- Actions to take -
**a)** In the art column on winter bedrooms, from which school did Jeffery Becton receive his master of fine arts in graphic design?
**b)** Extend the art column on winter bedrooms, picking up after its final sentence.

- Selected text -
THE CANVAS – January 2014
By Britta Konau
Winter has a strange effect on many year-round Mainers. If it weren’t necessary to go to work and to get food once in a while, many of us would probably prefer to hibernate, coop up at home and stay warm with a good book and a cup of something hot. We might even crawl back into bed, because right now, any time seems a good bedtime. Artists Jeffery Becton, Sarah Szwajkos, and Douglas Martenson use a variety of media to depict homes redolent with human habitation but without any actual figure, thus allowing viewers to inhabit the spaces themselves. The selection of bedrooms illustrated here exudes the domesticity and interiority associated with the season up north.
Jeffery Becton was born in Englewood, New Jersey. After studying history at Yale, he received a master of fine arts in graphic design from the Yale School of Art (now Yale School of Art and Architecture). He has exhibited in group shows throughout New England and New York state and has been juried into 11 annual and biennial shows at the Center for Maine Contemporary Art and three Portland Museum of Art Biennials. At the end of February Becton will have a solo exhibition organized by the Maine Museum of Photographic Arts at the Glickman Family Library of the University of Southern Maine. The artist’s work is included in numerous publications on digital photography and imaging, most notably the 2007 Nash Editions: Photography and the Art of Digital Printing. Photographs by Becton are in five museum collections, including the Portland Museum of Art and the New Orleans Museum of Art. He regularly shows his work at the Turtle Gallery in Deer Isle, Elizabeth Moss Galleries in Falmouth, Courthouse Gallery Fine Art in Ellsworth, and VoxPhotographs in Portland.

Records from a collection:
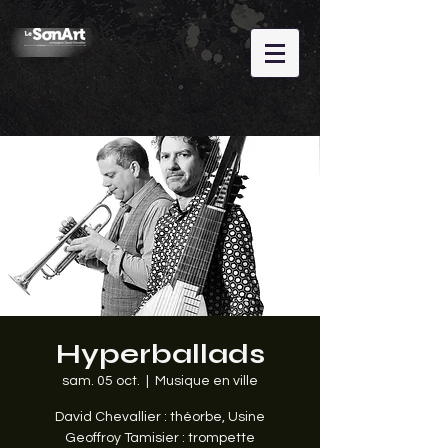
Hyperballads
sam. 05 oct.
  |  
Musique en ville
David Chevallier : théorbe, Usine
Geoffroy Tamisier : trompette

- Activity answers -
**a)** He received it from the Yale School of Art, now the Yale School of Art and Architecture.

**b)**
With a background in graphic design, Jeffery Becton has always been interested in making pictures rather than taking them. He digitally tinted an early- to mid-1990s series of images photographed in Stonington and came into his artistic own when new software introduced the possibility of visual layering. Since the mid-1990s, Becton’s work has become more visually complex, as he digitally integrates images and textures sourced from his own photographs and scans in a fluid process guided more by intuition than a premeditated plan. The resulting digital montages are utterly convincing yet strange scenarios that engender often visceral reactions in viewers and force them to do a double take. “The techniques I use foster visual ambiguities, re-examining the boundaries of mixed media and creating altered realities that merge into images rich in symbols both personal and archetypal,” the artist states.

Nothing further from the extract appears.